Eu estava com o saco de Bruno nas mãos, e não sabia o que fazer com ele nem podia pegar nem podia largar.
O copo estava firme em minha mão, e, quando fui abrir a boca, até minha voz falhou.
— Bruno, não precisa encher até a borda... — Forcei-me a controlar a vergonha, apontando para o que estava escrito no rótulo da garrafinha. — Aqui está escrito que a quantidade de uma vez é o suficiente.
— Como você sabe que não vou encher a quantidade certa?
Fiquei tão surpresa que os pelos do meu corpo se arrepiaram. Levantei a manga e estiquei o braço para mostrar a ele o quanto estava atônita.
— Bruno, você tem noção do que está dizendo?!
— Não tem ninguém vendo, qual o problema?
De repente, Bruno abaixou a cabeça e, com uma suavidade quase irreconhecível, mordeu meu clavículo.
Não doeu, mas a pressão não era algo que eu pudesse ignorar. Era uma força que me fazia querer gritar, mas eu me segurava.

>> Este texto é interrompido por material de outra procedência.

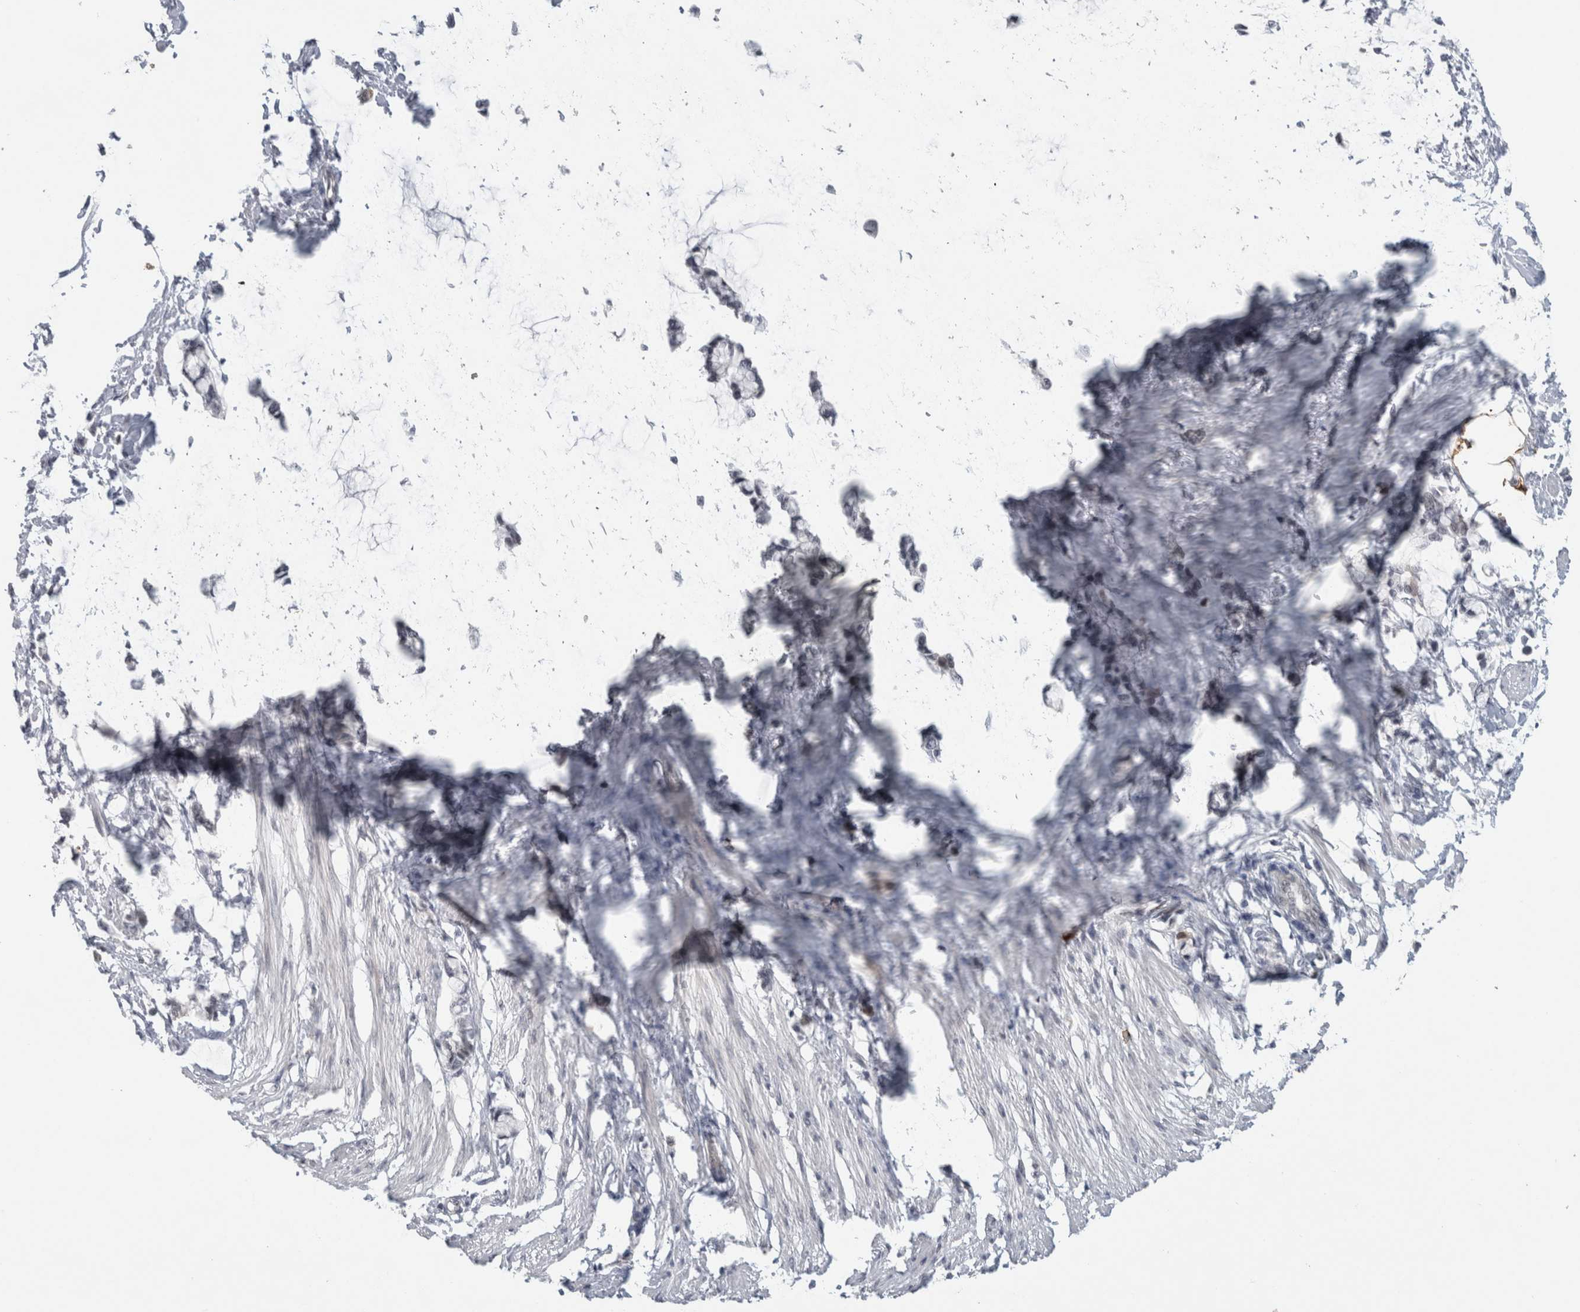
{"staining": {"intensity": "negative", "quantity": "none", "location": "none"}, "tissue": "smooth muscle", "cell_type": "Smooth muscle cells", "image_type": "normal", "snomed": [{"axis": "morphology", "description": "Normal tissue, NOS"}, {"axis": "morphology", "description": "Adenocarcinoma, NOS"}, {"axis": "topography", "description": "Smooth muscle"}, {"axis": "topography", "description": "Colon"}], "caption": "Smooth muscle cells show no significant protein expression in benign smooth muscle. (DAB IHC with hematoxylin counter stain).", "gene": "PRXL2A", "patient": {"sex": "male", "age": 14}}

Mordi forte o lábio inferior e, sem pensar, envolvi a cabeça dele com minhas mãos.
— Bruno, não faz isso...
— Não faz o quê? E além do mais, você sabe bem a quantidade que eu tenho, esse copinho aí não vai ser páreo para você.
Os homens mudam muito rápido.
Ele estava, antes, como uma criança travessa que tinha conseguido o que queria, e agora, num piscar de olhos, se transformava numa fera faminta por algo que não podia ter.
Ele mordiscava meu clavículo, e suas mãos não ficavam quietas.
As palmas das mãos subiam, descontroladas, por debaixo da minha blusa, apertando minha cintura. Não sabia se era efeito psicológico ou se era outra coisa, mas parecia que as suas mãos estavam cobertas por algo macio. Eu sentia meu corpo formigar, como se estivesse desaparecendo pela metade, e um formigamento estranho me tomou, fazendo com que eu perdesse a sensibilidade momentaneamente...
— Bruno...
Eu já não conseguia me importar com o que ele estava dizendo. Agarrei seu braço e puxei suas mãos para fora.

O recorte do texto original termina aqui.